Keeping schools open to play babysitter and feed kids promotes the noxious idea that poor people care less about their kids’ health and won’t mind that they are sending them into a dangerous situation at their schools.

That fallacy needs to be put to rest.

One key reason people continue to send their kids to school right now is that they haven’t been told by authority figures not to. Fact is, we don’t know what to believe, and we’re conditioned to wait until our elected officials give us the go ahead to keep our kids home.

But somehow, while sporting events get canceled and restaurants are ordered to function at no more than 50 percent of their maximum legal capacity, the school doors remain open. Our teachers are expected to remain in crowds at school while everyone outside is warned to avoid them.

Initially, many parents were concerned about having their kids marked absent, since many schools, including kindergartens, use absences when considering admissions.

After bungling its initial response, the Department of Education finally clarified that absences would not count against students this year. Yet the lack of trust between parents and the DOE has been brought into sharp focus. Even in the middle of a global pandemic, parents can’t be certain their leaders will do the right thing.
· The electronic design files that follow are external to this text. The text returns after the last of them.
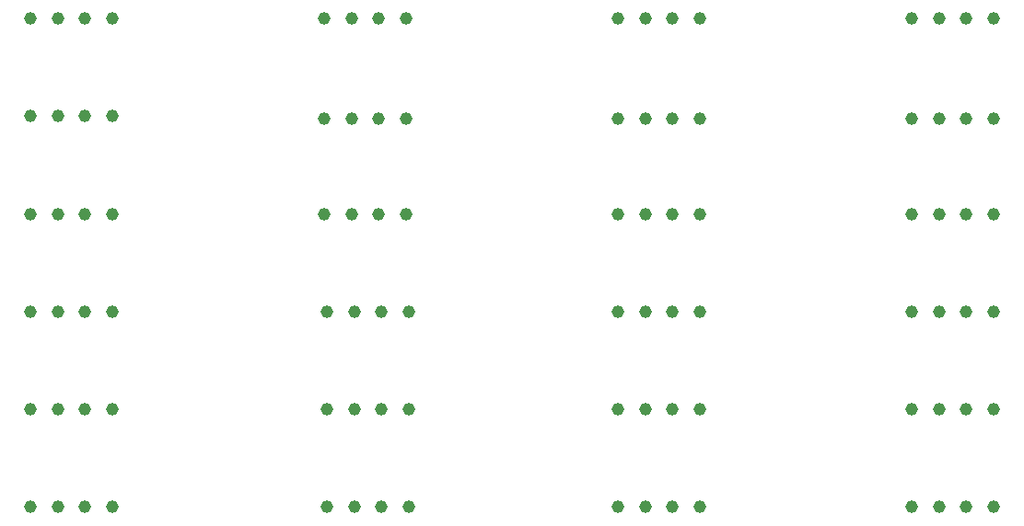
<source format=gbr>
%TF.GenerationSoftware,KiCad,Pcbnew,(7.0.0)*%
%TF.CreationDate,2023-04-04T09:59:10-04:00*%
%TF.ProjectId,bracket-led,62726163-6b65-4742-9d6c-65642e6b6963,A*%
%TF.SameCoordinates,Original*%
%TF.FileFunction,Soldermask,Bot*%
%TF.FilePolarity,Negative*%
%FSLAX46Y46*%
G04 Gerber Fmt 4.6, Leading zero omitted, Abs format (unit mm)*
G04 Created by KiCad (PCBNEW (7.0.0)) date 2023-04-04 09:59:10*
%MOMM*%
%LPD*%
G01*
G04 APERTURE LIST*
%ADD10C,1.168400*%
G04 APERTURE END LIST*
D10*
%TO.C,H2*%
X256519200Y-170677760D03*
X253979200Y-170677760D03*
%TD*%
%TO.C,H1*%
X261519200Y-170677760D03*
X258979200Y-170677760D03*
%TD*%
%TO.C,H2*%
X229519200Y-170677760D03*
X226979200Y-170677760D03*
%TD*%
%TO.C,H1*%
X234519200Y-170677760D03*
X231979200Y-170677760D03*
%TD*%
%TO.C,H2*%
X202719200Y-170677760D03*
X200179200Y-170677760D03*
%TD*%
%TO.C,H1*%
X207719200Y-170677760D03*
X205179200Y-170677760D03*
%TD*%
%TO.C,H2*%
X175519200Y-170677760D03*
X172979200Y-170677760D03*
%TD*%
%TO.C,H1*%
X180519200Y-170677760D03*
X177979200Y-170677760D03*
%TD*%
%TO.C,H2*%
X256519200Y-161677760D03*
X253979200Y-161677760D03*
%TD*%
%TO.C,H1*%
X261519200Y-161677760D03*
X258979200Y-161677760D03*
%TD*%
%TO.C,H2*%
X229519200Y-161677760D03*
X226979200Y-161677760D03*
%TD*%
%TO.C,H1*%
X234519200Y-161677760D03*
X231979200Y-161677760D03*
%TD*%
%TO.C,H2*%
X202719200Y-161677760D03*
X200179200Y-161677760D03*
%TD*%
%TO.C,H1*%
X207719200Y-161677760D03*
X205179200Y-161677760D03*
%TD*%
%TO.C,H2*%
X175519200Y-161677760D03*
X172979200Y-161677760D03*
%TD*%
%TO.C,H1*%
X180519200Y-161677760D03*
X177979200Y-161677760D03*
%TD*%
%TO.C,H2*%
X256519200Y-152677760D03*
X253979200Y-152677760D03*
%TD*%
%TO.C,H1*%
X261519200Y-152677760D03*
X258979200Y-152677760D03*
%TD*%
%TO.C,H2*%
X229519200Y-152677760D03*
X226979200Y-152677760D03*
%TD*%
%TO.C,H1*%
X234519200Y-152677760D03*
X231979200Y-152677760D03*
%TD*%
%TO.C,H2*%
X202719200Y-152677760D03*
X200179200Y-152677760D03*
%TD*%
%TO.C,H1*%
X207719200Y-152677760D03*
X205179200Y-152677760D03*
%TD*%
%TO.C,H2*%
X175519200Y-152677760D03*
X172979200Y-152677760D03*
%TD*%
%TO.C,H1*%
X180519200Y-152677760D03*
X177979200Y-152677760D03*
%TD*%
%TO.C,H2*%
X256519200Y-143677760D03*
X253979200Y-143677760D03*
%TD*%
%TO.C,H1*%
X261519200Y-143677760D03*
X258979200Y-143677760D03*
%TD*%
%TO.C,H2*%
X229519200Y-143677760D03*
X226979200Y-143677760D03*
%TD*%
%TO.C,H1*%
X234519200Y-143677760D03*
X231979200Y-143677760D03*
%TD*%
%TO.C,H2*%
X202519200Y-143677760D03*
X199979200Y-143677760D03*
%TD*%
%TO.C,H1*%
X207519200Y-143677760D03*
X204979200Y-143677760D03*
%TD*%
%TO.C,H2*%
X175519200Y-143677760D03*
X172979200Y-143677760D03*
%TD*%
%TO.C,H1*%
X180519200Y-143677760D03*
X177979200Y-143677760D03*
%TD*%
%TO.C,H2*%
X175519200Y-134677760D03*
X172979200Y-134677760D03*
%TD*%
%TO.C,H1*%
X180519200Y-134677760D03*
X177979200Y-134677760D03*
%TD*%
%TO.C,H2*%
X202519200Y-134877760D03*
X199979200Y-134877760D03*
%TD*%
%TO.C,H1*%
X207519200Y-134877760D03*
X204979200Y-134877760D03*
%TD*%
%TO.C,H2*%
X229519200Y-134877760D03*
X226979200Y-134877760D03*
%TD*%
%TO.C,H1*%
X234519200Y-134877760D03*
X231979200Y-134877760D03*
%TD*%
%TO.C,H2*%
X256519200Y-134877760D03*
X253979200Y-134877760D03*
%TD*%
%TO.C,H1*%
X261519200Y-134877760D03*
X258979200Y-134877760D03*
%TD*%
%TO.C,H2*%
X256519200Y-125677760D03*
X253979200Y-125677760D03*
%TD*%
%TO.C,H1*%
X261519200Y-125677760D03*
X258979200Y-125677760D03*
%TD*%
%TO.C,H2*%
X229519200Y-125677760D03*
X226979200Y-125677760D03*
%TD*%
%TO.C,H1*%
X234519200Y-125677760D03*
X231979200Y-125677760D03*
%TD*%
%TO.C,H2*%
X202519200Y-125677760D03*
X199979200Y-125677760D03*
%TD*%
%TO.C,H1*%
X207519200Y-125677760D03*
X204979200Y-125677760D03*
%TD*%
%TO.C,H1*%
X180519200Y-125677760D03*
X177979200Y-125677760D03*
%TD*%
%TO.C,H2*%
X175519200Y-125677760D03*
X172979200Y-125677760D03*
%TD*%
M02*

</source>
Our system also has to be nimble enough to take situations on a case-by-case basis, and it’s proving that it is not.

On Thursday, PS 107 in Brooklyn reported that a parent who had been inside the school building in recent days tested positive for the coronavirus. Two children who attend the school are awaiting their test results. Yet the school has been kept open.

The Inside Schools website reports that only 9 percent of the students at the Park Slope school qualify for free lunch. So why not err on the side of caution and close the school? Why must it be an all-or-nothing proposition? Let’s get that 9 percent an alternate food source, if they need it, so 100 percent of the kids won’t risk catching the bug.
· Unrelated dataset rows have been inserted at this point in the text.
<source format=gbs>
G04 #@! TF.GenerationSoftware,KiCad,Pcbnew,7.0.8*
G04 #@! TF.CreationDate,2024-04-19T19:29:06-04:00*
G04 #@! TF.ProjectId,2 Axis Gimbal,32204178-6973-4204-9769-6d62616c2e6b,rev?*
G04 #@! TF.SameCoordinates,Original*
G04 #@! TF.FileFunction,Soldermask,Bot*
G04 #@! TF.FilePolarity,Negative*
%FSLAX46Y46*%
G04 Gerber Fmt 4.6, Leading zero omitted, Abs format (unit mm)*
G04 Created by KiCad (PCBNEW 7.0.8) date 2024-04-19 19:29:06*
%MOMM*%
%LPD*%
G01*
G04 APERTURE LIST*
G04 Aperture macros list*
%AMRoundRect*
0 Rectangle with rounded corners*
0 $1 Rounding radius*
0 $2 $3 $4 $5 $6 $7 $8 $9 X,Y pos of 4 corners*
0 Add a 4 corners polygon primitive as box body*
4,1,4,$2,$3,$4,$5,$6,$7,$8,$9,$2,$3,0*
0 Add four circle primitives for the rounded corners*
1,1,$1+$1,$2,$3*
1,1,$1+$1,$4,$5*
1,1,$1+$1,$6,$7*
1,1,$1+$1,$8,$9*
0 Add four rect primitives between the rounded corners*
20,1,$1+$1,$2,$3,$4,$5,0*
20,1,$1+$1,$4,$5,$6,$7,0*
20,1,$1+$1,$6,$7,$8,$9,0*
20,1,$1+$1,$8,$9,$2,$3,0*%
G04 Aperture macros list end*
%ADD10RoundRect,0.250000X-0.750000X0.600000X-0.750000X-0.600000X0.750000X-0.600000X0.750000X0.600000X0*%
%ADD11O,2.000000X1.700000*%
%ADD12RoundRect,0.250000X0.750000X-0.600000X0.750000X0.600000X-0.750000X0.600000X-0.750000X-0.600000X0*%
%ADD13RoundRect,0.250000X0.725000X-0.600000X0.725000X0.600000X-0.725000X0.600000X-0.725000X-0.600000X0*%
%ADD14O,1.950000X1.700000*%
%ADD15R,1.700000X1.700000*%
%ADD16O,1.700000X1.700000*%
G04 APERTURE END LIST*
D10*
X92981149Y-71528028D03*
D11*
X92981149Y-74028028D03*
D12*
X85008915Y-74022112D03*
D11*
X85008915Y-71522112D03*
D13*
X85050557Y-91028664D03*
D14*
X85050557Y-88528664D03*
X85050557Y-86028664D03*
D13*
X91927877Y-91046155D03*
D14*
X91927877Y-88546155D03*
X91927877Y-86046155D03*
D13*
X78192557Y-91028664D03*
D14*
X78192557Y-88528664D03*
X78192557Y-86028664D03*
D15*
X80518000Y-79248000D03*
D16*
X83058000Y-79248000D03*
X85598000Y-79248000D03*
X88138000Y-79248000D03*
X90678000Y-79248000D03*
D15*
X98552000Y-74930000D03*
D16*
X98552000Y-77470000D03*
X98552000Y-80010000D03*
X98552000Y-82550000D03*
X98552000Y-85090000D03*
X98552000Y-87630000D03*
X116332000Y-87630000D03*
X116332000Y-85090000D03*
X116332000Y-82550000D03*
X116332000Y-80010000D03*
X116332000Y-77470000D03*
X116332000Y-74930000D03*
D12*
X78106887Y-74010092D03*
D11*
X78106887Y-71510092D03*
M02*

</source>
City Councilman Brad Lander and Assemblyman Robert Carroll insisted the school at least be subject to a 24-hour-closure rule, as it would be when a teacher or student tests positive. Alas, Carranza and his underlings declined their pleas.

Meanwhile, charter-school network Success Academy will move to remote learning next week. School districts in states across the country have closed. Colleges have sent students home. Why isn’t the city school system taking the threat as seriously?

As The Post’s Julia Marsh and Joshua Rhett Miller reported, City Council Speaker Corey Johnson has called for schools to close and, to address the child-care and meals issue, suggests using a summer school-type setup, with some schools in each borough staying open for kids who have nowhere else to go.

In the meantime, we’re sending a message to teachers that we don’t care about them, that they’re not as important as the rest of us. Everyone else is told to quarantine and “social distance” as much as possible while teachers play emergency staff on the frontlines, a role for which they have not signed up nor been trained.

In the wake of this global emergency we are being urged to take care of each other. While the virus has proven less fatal to children, there is evidence they can be carriers and spread it to others. Closing the schools is a step in taking care of our entire population.

We delay at our own peril. Close the schools.